A Transformer-based Approach for Augmenting Software Engineering Chatbots Datasets
Ahmad Abdellatif, Khaled Badran, Diego Elias Costa, Emad Shihab
TL;DR
The paper tackles the scarcity and cost of building high-quality NLU training data for software engineering chatbots. It proposes a transformer-based augmentation pipeline that combines SE-specific synonym replacement with BART-driven paraphrasing, followed by diversity filtering and entity-labeling heuristics to produce diverse, semantically consistent queries. Evaluated on three SE datasets with a Rasa NLU backend, the approach yields small but reliable improvements in F1-score and increases classification confidence, while highlighting the balance between data quality and quantity. The work demonstrates practical benefits for SE chatbot practitioners and outlines directions for domain-tuned paraphrase datasets and broader evaluation across NLUs.
Abstract
Background: The adoption of chatbots into software development tasks has become increasingly popular among practitioners, driven by the advantages of cost reduction and acceleration of the software development process. Chatbots understand users' queries through the Natural Language Understanding component (NLU).

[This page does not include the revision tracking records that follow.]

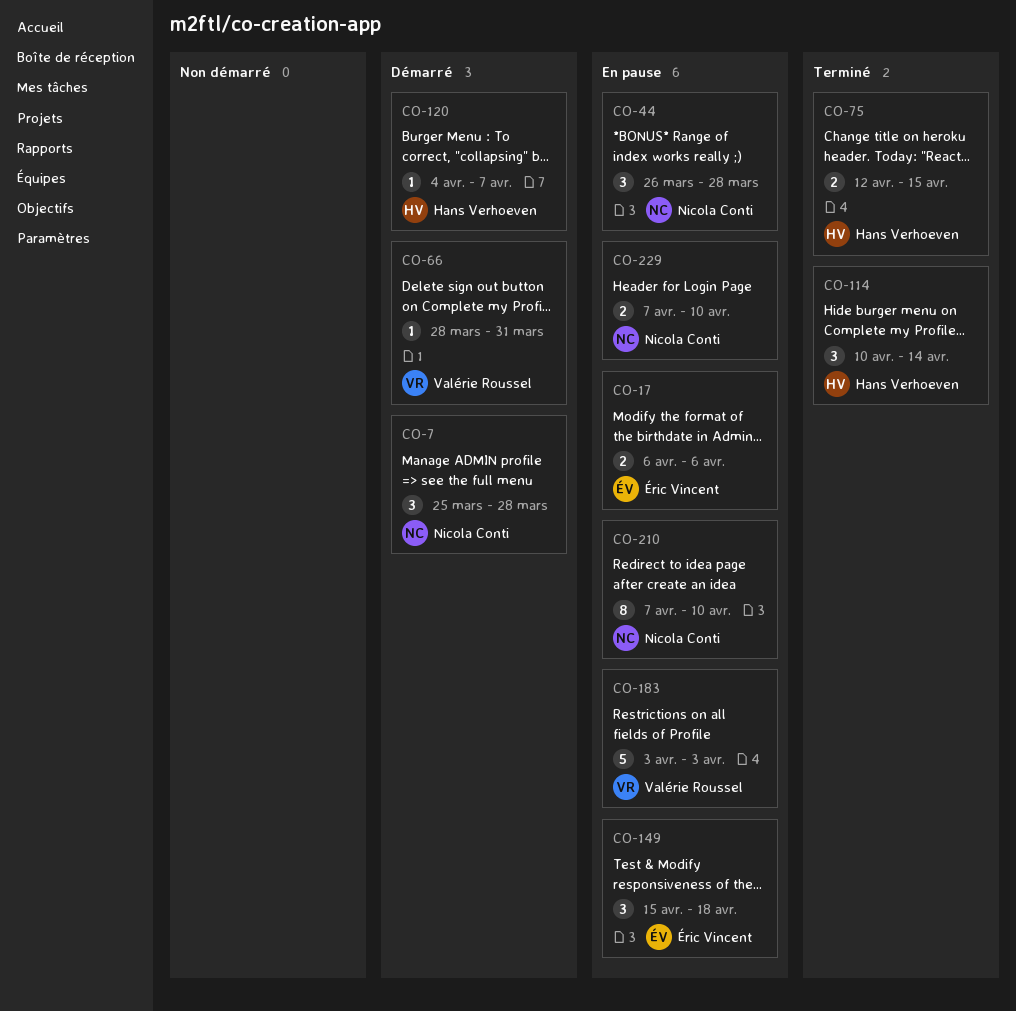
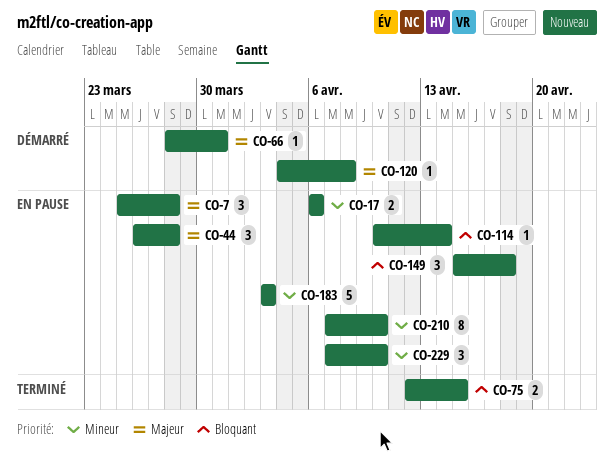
CO-7, status: Démarré -> En pause
CO-114, status: Terminé -> En pause
CO-114, estimate: 3 -> 1
CO-120, due: Apr 7 -> Apr 8
CO-229, estimate: 2 -> 3

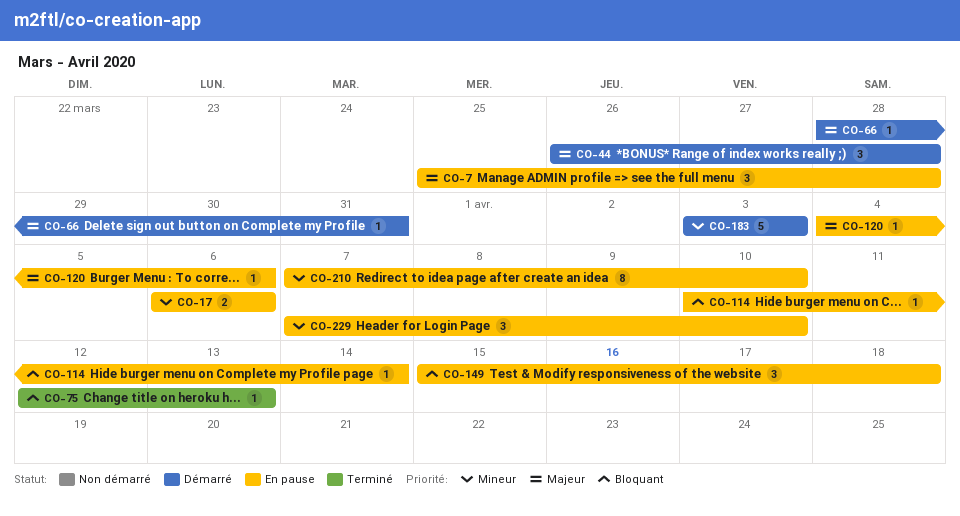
CO-44, status: En pause -> Démarré
CO-75, estimate: 2 -> 1
CO-75, due: Apr 15 -> Apr 13
CO-120, status: Démarré -> En pause
CO-120, due: Apr 8 -> Apr 6
CO-183, status: En pause -> Démarré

To yield reasonable performance, NLUs have to be trained with extensive, high-quality datasets, that express a multitude of ways users may interact with chatbots. However, previous studies show that creating a high-quality training dataset for software engineering chatbots is expensive in terms of both resources and time. Aims: Therefore, in this paper, we present an automated transformer-based approach to augment software engineering chatbot datasets. Method: Our approach combines traditional natural language processing techniques with the BART transformer to augment a dataset by generating queries through synonym replacement and paraphrasing. We evaluate the impact of using the augmentation approach on the Rasa NLU's performance using three software engineering datasets. Results: Overall, the augmentation approach shows promising results in improving the Rasa's performance, augmenting queries with varying sentence structures while preserving their original semantics. Furthermore, it increases Rasa's confidence in its intent classification for the correctly classified intents. Conclusions: We believe that our study helps practitioners improve the performance of their chatbots and guides future research to propose augmentation techniques for SE chatbots.